● Task description
Update the data below by changing every "y-axis" to "vertical axis" and keeping everything else the same. Leave the pictures out of your answer.

(Short-answer chart tasks)
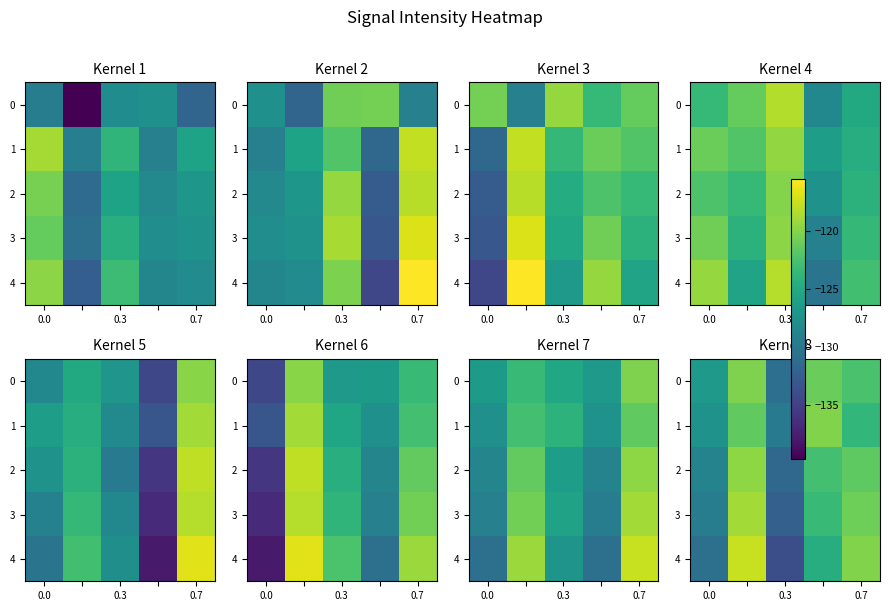

What is the spread (max minus min) of values at 3?

4.5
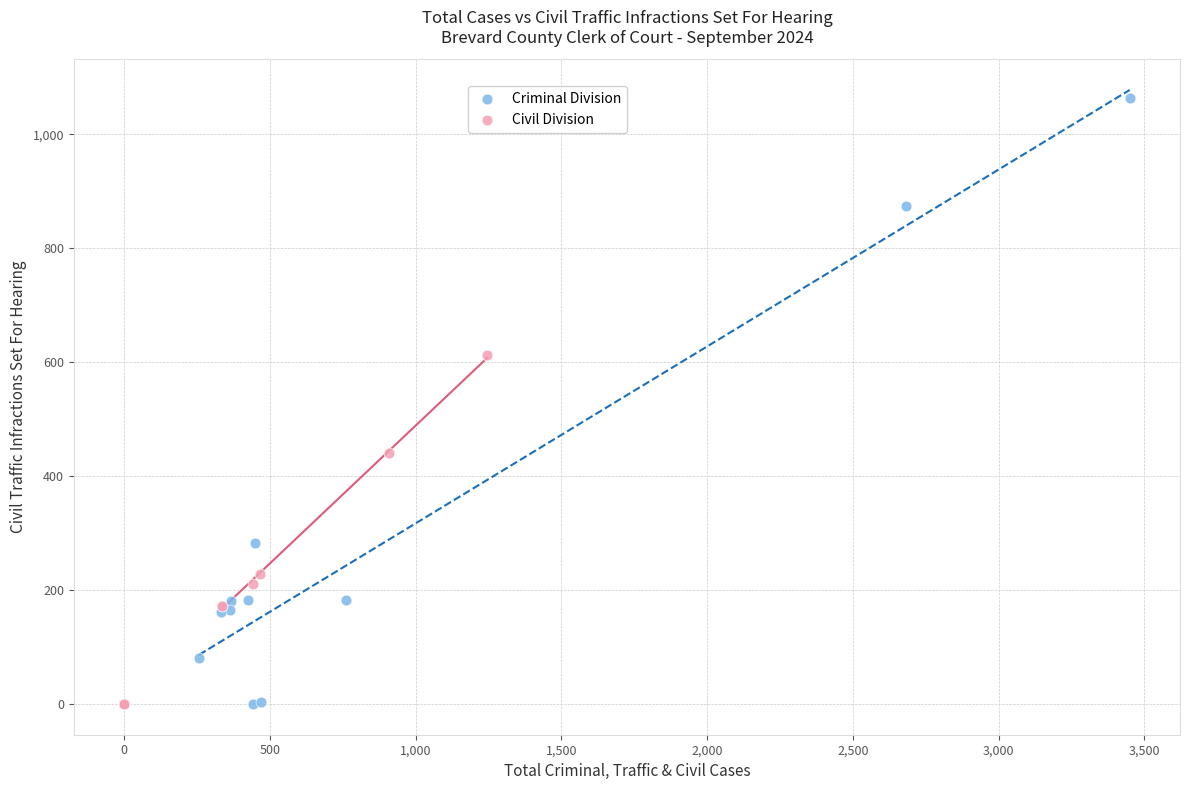

Which series contains the highest Y value?

Criminal Division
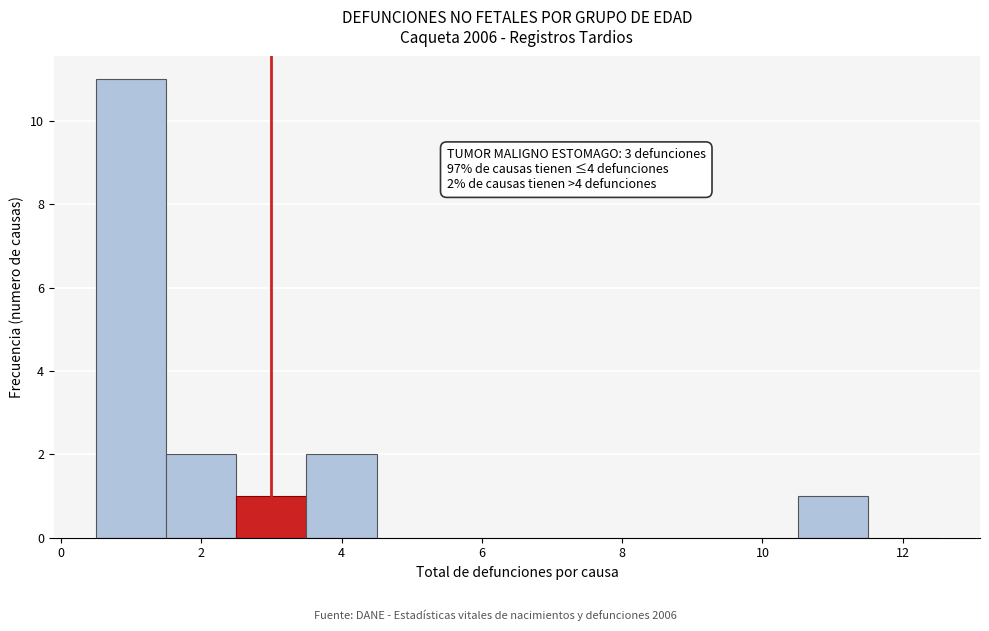

Over which range of the x-axis is the bar tallest?

0.5 to 1.5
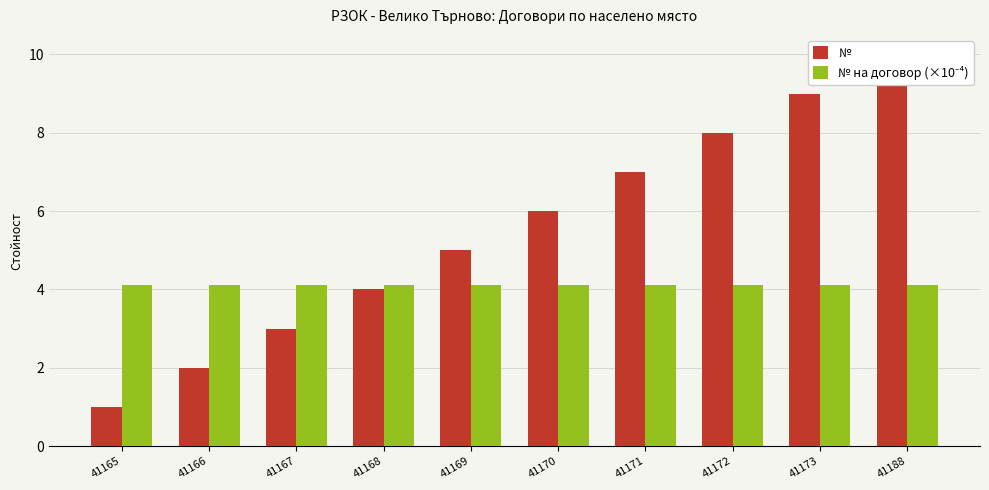

At how many categories does at least one series exceed 8?

2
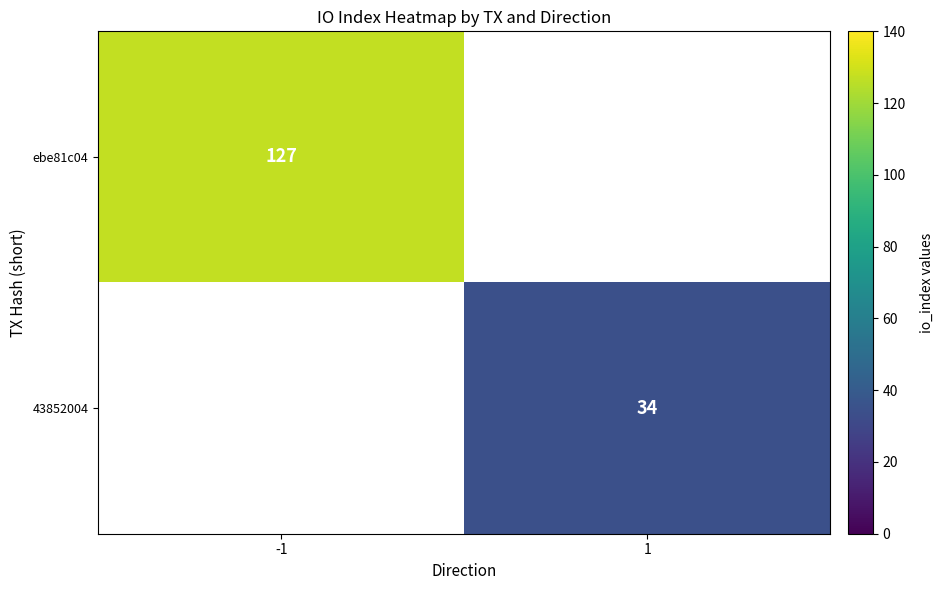

The ebe81c04 series shows 219 at -1. True or false?

False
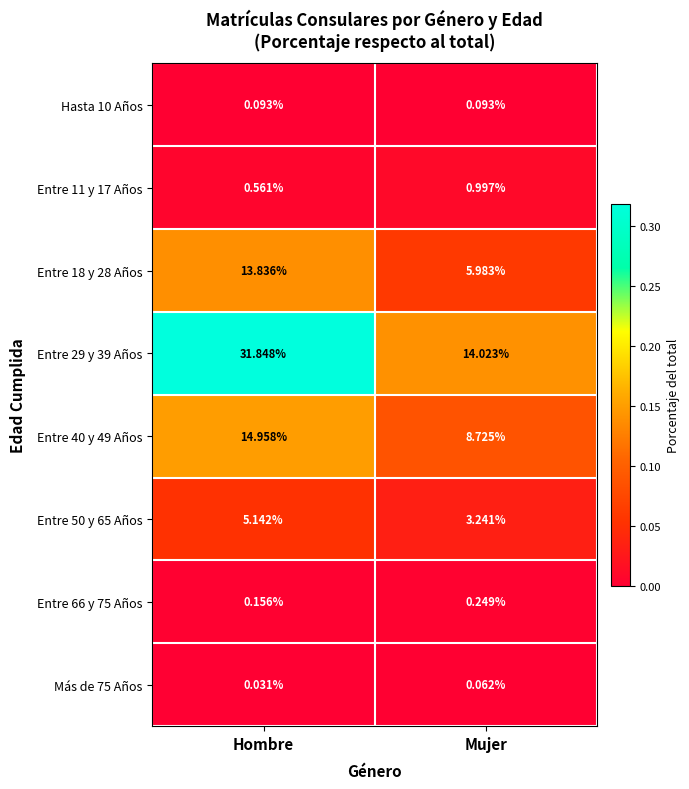

Which series has the largest range (max minus min)?

Entre 29 y 39 Años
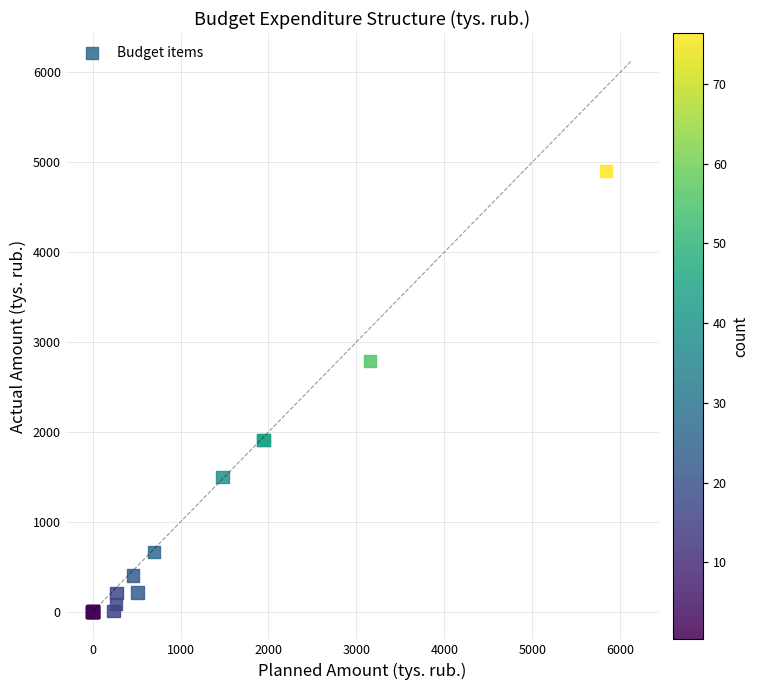

What Y value in the scatter plot is closest to 2451?

2789.1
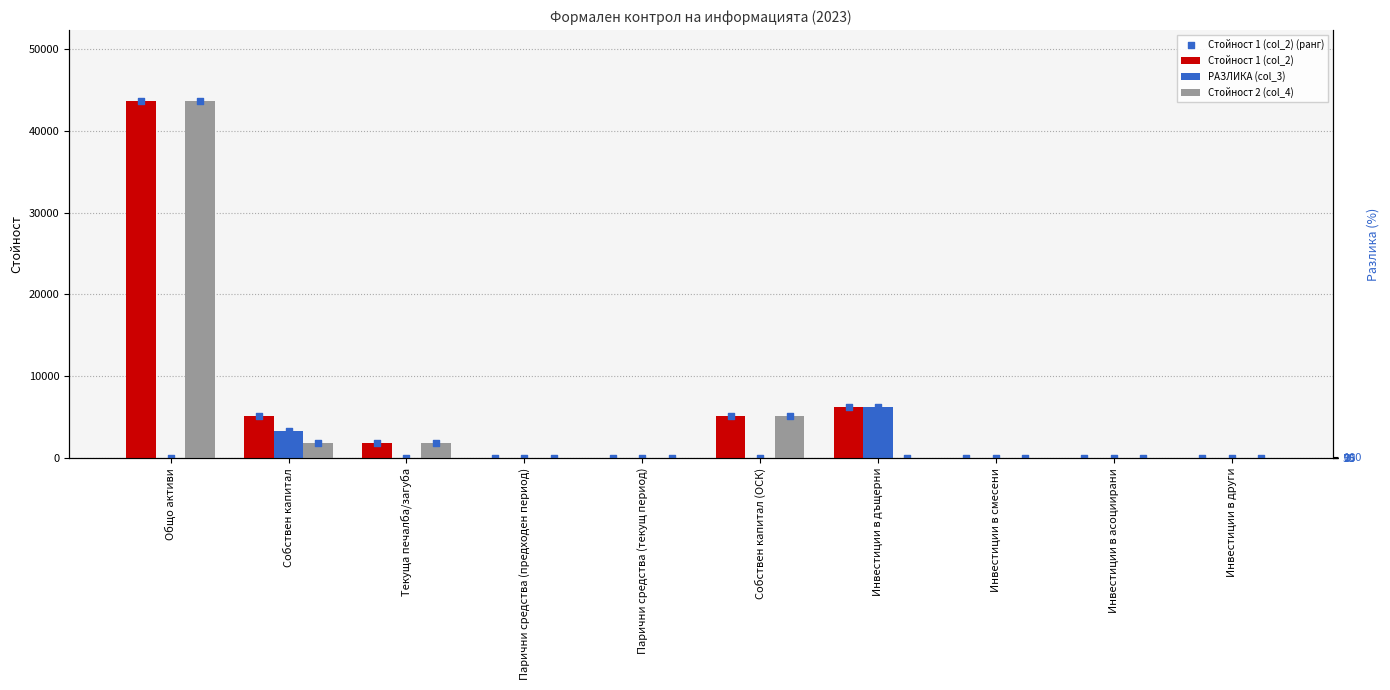

What are all the series names shown in the legend?

Стойност 1 (col_2), РАЗЛИКА (col_3), Стойност 2 (col_4), Стойност 1 (col_2) (ранг)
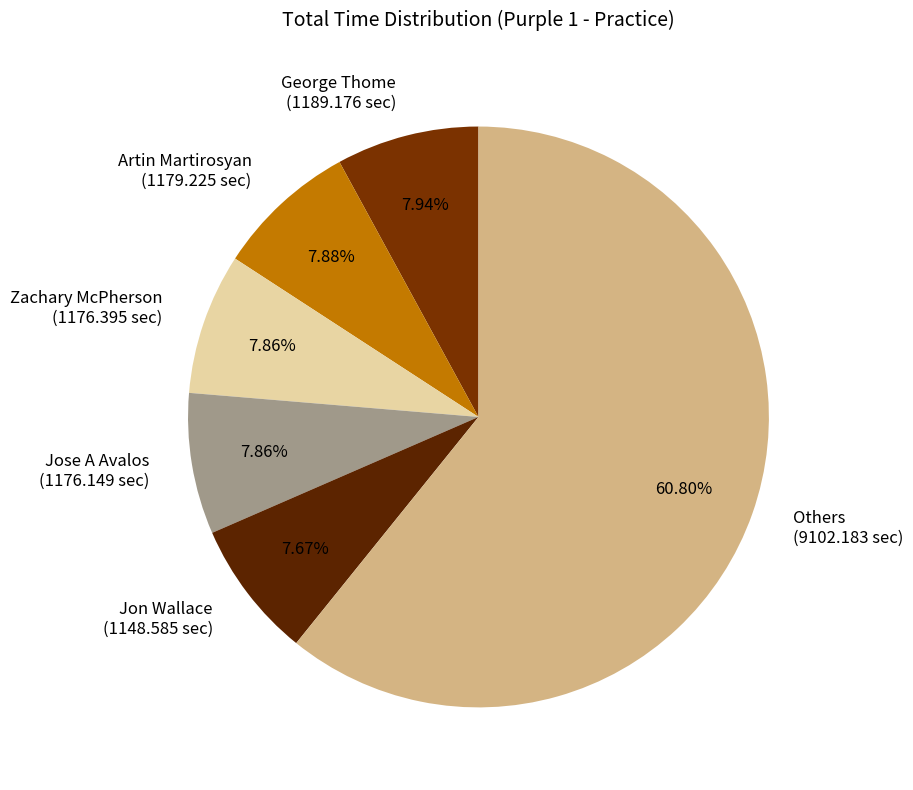

Do Jose A Avalos (1176.149 sec) and Jon Wallace (1148.585 sec) together represent more than half of the pie?

No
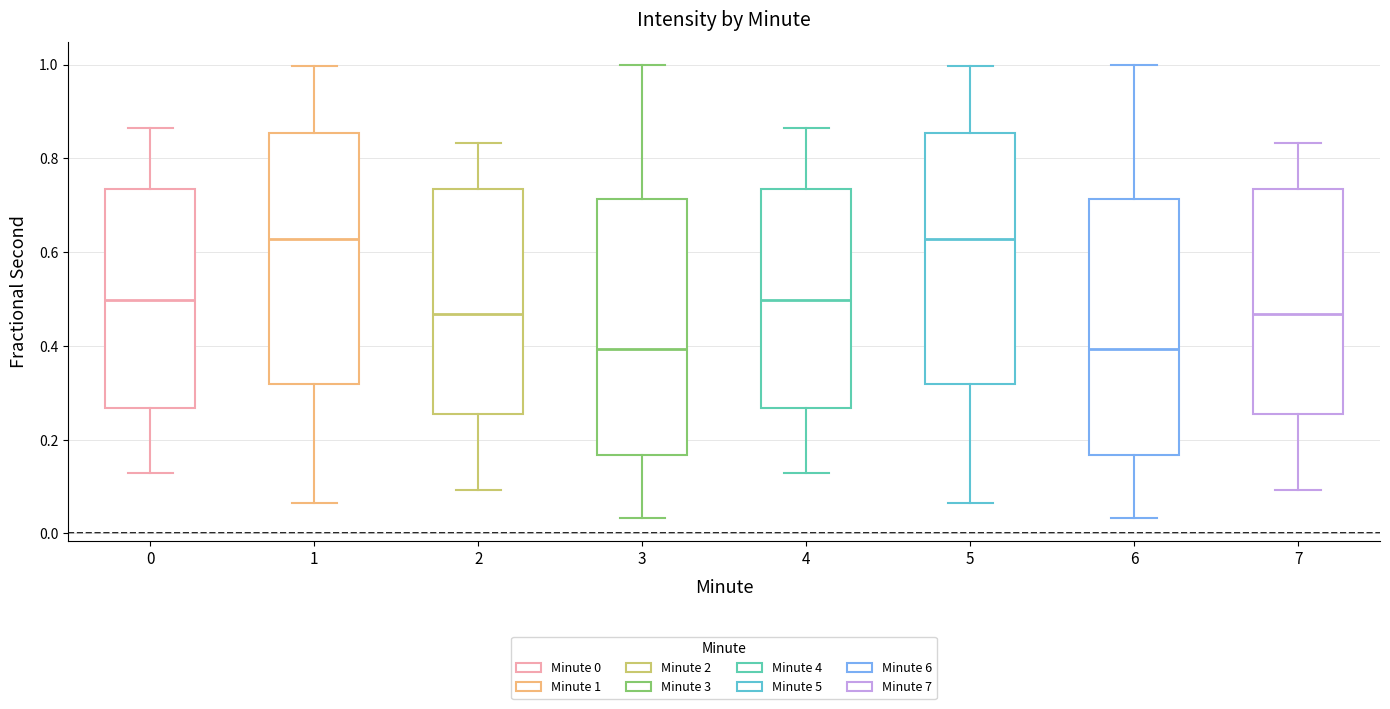

Reading left to right, transcribe this box plot: for each box, give where its median line is, the range the box spans, and where its two whiskers end, as read against the y-axis. The values are not printed on the chart, so give them approximately, as read against the axis.

0: median 0.50, box 0.26 to 0.74, whiskers 0.12 to 0.86
1: median 0.62, box 0.32 to 0.86, whiskers 0.06 to 1.00
2: median 0.46, box 0.26 to 0.74, whiskers 0.10 to 0.84
3: median 0.40, box 0.16 to 0.72, whiskers 0.04 to 1.00
4: median 0.50, box 0.26 to 0.74, whiskers 0.12 to 0.86
5: median 0.62, box 0.32 to 0.86, whiskers 0.06 to 1.00
6: median 0.40, box 0.16 to 0.72, whiskers 0.04 to 1.00
7: median 0.46, box 0.26 to 0.74, whiskers 0.10 to 0.84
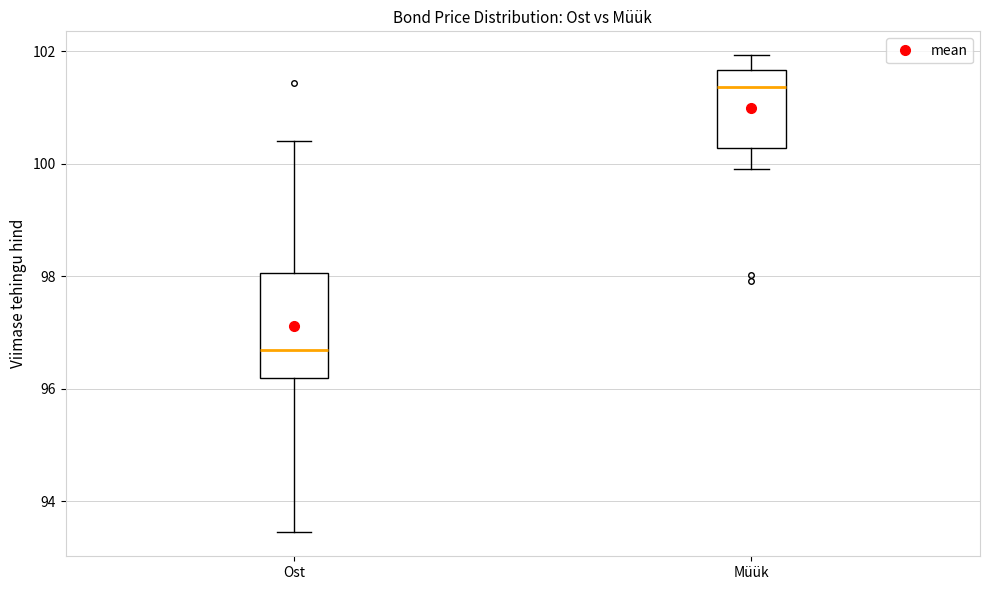

Reading left to right, transcribe this box plot: for each box, give where its median line is, the range the box spans, and where its two whiskers end, as read against the y-axis. The values are not printed on the chart, so give them approximately, as read against the axis.

Ost: median 96.6, box 96.2 to 98.0, whiskers 93.4 to 100.4
Müük: median 101.4, box 100.2 to 101.6, whiskers 100.0 to 102.0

● Answer space
What is the spread (max minus min) of values at 3?

4.5

Which series contains the highest Y value?

Criminal Division

Over which range of the x-axis is the bar tallest?

0.5 to 1.5

At how many categories does at least one series exceed 8?

2

The ebe81c04 series shows 219 at -1. True or false?

False

Which series has the largest range (max minus min)?

Entre 29 y 39 Años

What Y value in the scatter plot is closest to 2451?

2789.1

What are all the series names shown in the legend?

Стойност 1 (col_2), РАЗЛИКА (col_3), Стойност 2 (col_4), Стойност 1 (col_2) (ранг)

Do Jose A Avalos (1176.149 sec) and Jon Wallace (1148.585 sec) together represent more than half of the pie?

No

Reading left to right, transcribe this box plot: for each box, give where its median line is, the range the box spans, and where its two whiskers end, as read against the vertical axis. The values are not printed on the chart, so give them approximately, as read against the axis.

0: median 0.50, box 0.26 to 0.74, whiskers 0.12 to 0.86
1: median 0.62, box 0.32 to 0.86, whiskers 0.06 to 1.00
2: median 0.46, box 0.26 to 0.74, whiskers 0.10 to 0.84
3: median 0.40, box 0.16 to 0.72, whiskers 0.04 to 1.00
4: median 0.50, box 0.26 to 0.74, whiskers 0.12 to 0.86
5: median 0.62, box 0.32 to 0.86, whiskers 0.06 to 1.00
6: median 0.40, box 0.16 to 0.72, whiskers 0.04 to 1.00
7: median 0.46, box 0.26 to 0.74, whiskers 0.10 to 0.84

Reading left to right, transcribe this box plot: for each box, give where its median line is, the range the box spans, and where its two whiskers end, as read against the vertical axis. The values are not printed on the chart, so give them approximately, as read against the axis.

Ost: median 96.6, box 96.2 to 98.0, whiskers 93.4 to 100.4
Müük: median 101.4, box 100.2 to 101.6, whiskers 100.0 to 102.0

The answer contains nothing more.